BEGIN DATA SHOWN

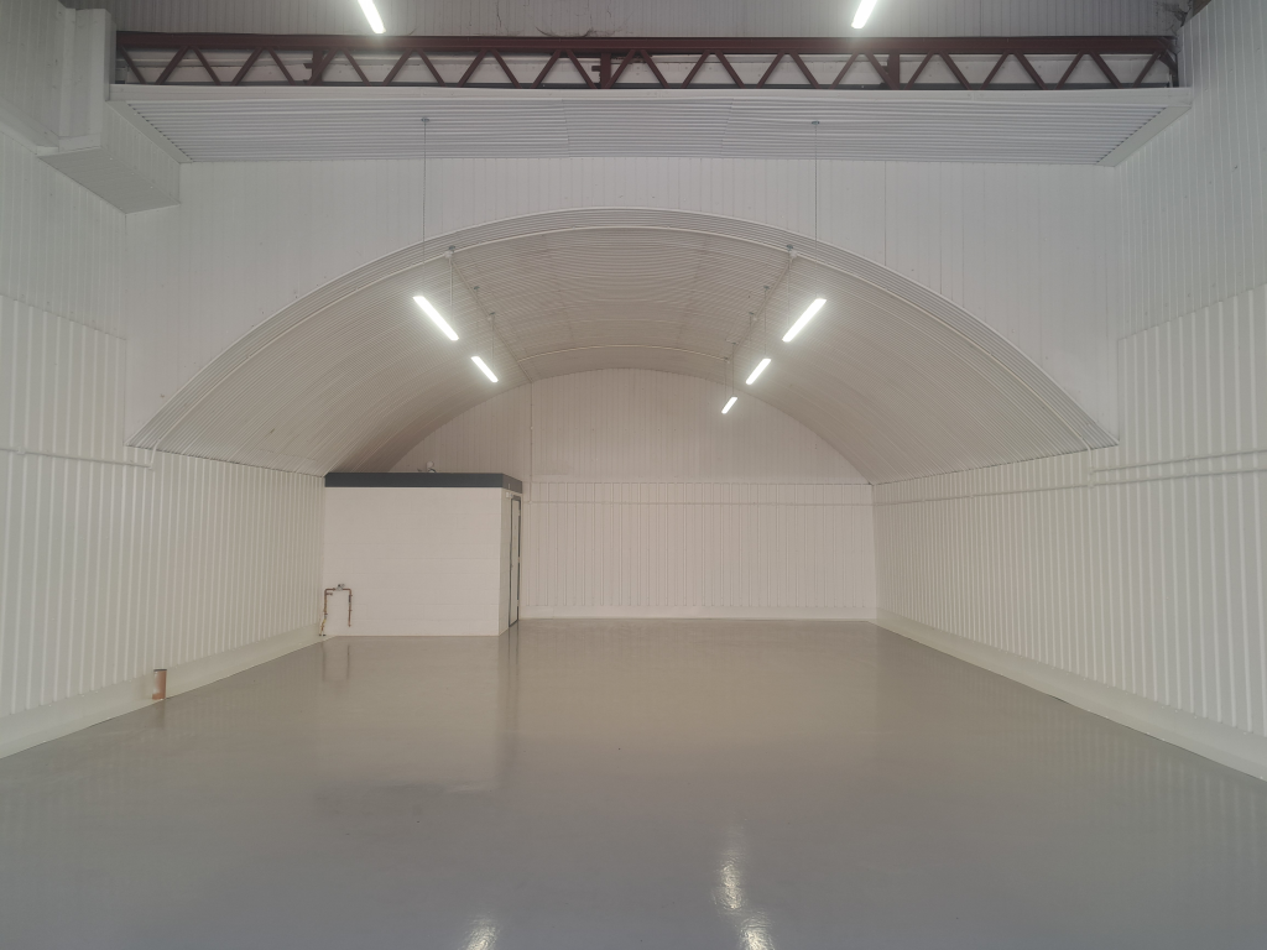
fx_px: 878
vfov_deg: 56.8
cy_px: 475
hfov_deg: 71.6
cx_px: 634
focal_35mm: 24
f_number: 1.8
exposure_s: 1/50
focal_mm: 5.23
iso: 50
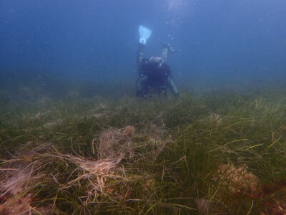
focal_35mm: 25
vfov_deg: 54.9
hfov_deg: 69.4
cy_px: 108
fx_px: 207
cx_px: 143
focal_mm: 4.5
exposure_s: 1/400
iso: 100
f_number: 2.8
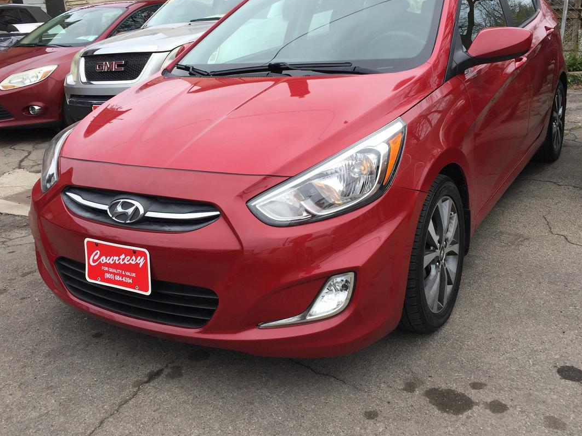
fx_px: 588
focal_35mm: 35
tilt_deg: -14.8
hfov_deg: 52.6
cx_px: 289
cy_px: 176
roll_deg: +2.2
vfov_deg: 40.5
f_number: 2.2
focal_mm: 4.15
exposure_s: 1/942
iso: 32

END DATA SHOWN
BEGIN DATA SHOWN

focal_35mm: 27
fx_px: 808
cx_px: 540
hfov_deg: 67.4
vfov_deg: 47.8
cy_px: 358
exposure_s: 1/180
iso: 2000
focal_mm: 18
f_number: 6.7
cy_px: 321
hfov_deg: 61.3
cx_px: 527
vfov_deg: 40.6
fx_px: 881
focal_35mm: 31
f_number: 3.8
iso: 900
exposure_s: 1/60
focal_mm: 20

END DATA SHOWN

**EXERCISE DETAILS**
Both end lines included, restate word for word the lines above from the line with "vfov_deg: 40.6" to the line with "focal_mm: 20", and nothing else.

**OUTPUT BELOW**
vfov_deg: 40.6
fx_px: 881
focal_35mm: 31
f_number: 3.8
iso: 900
exposure_s: 1/60
focal_mm: 20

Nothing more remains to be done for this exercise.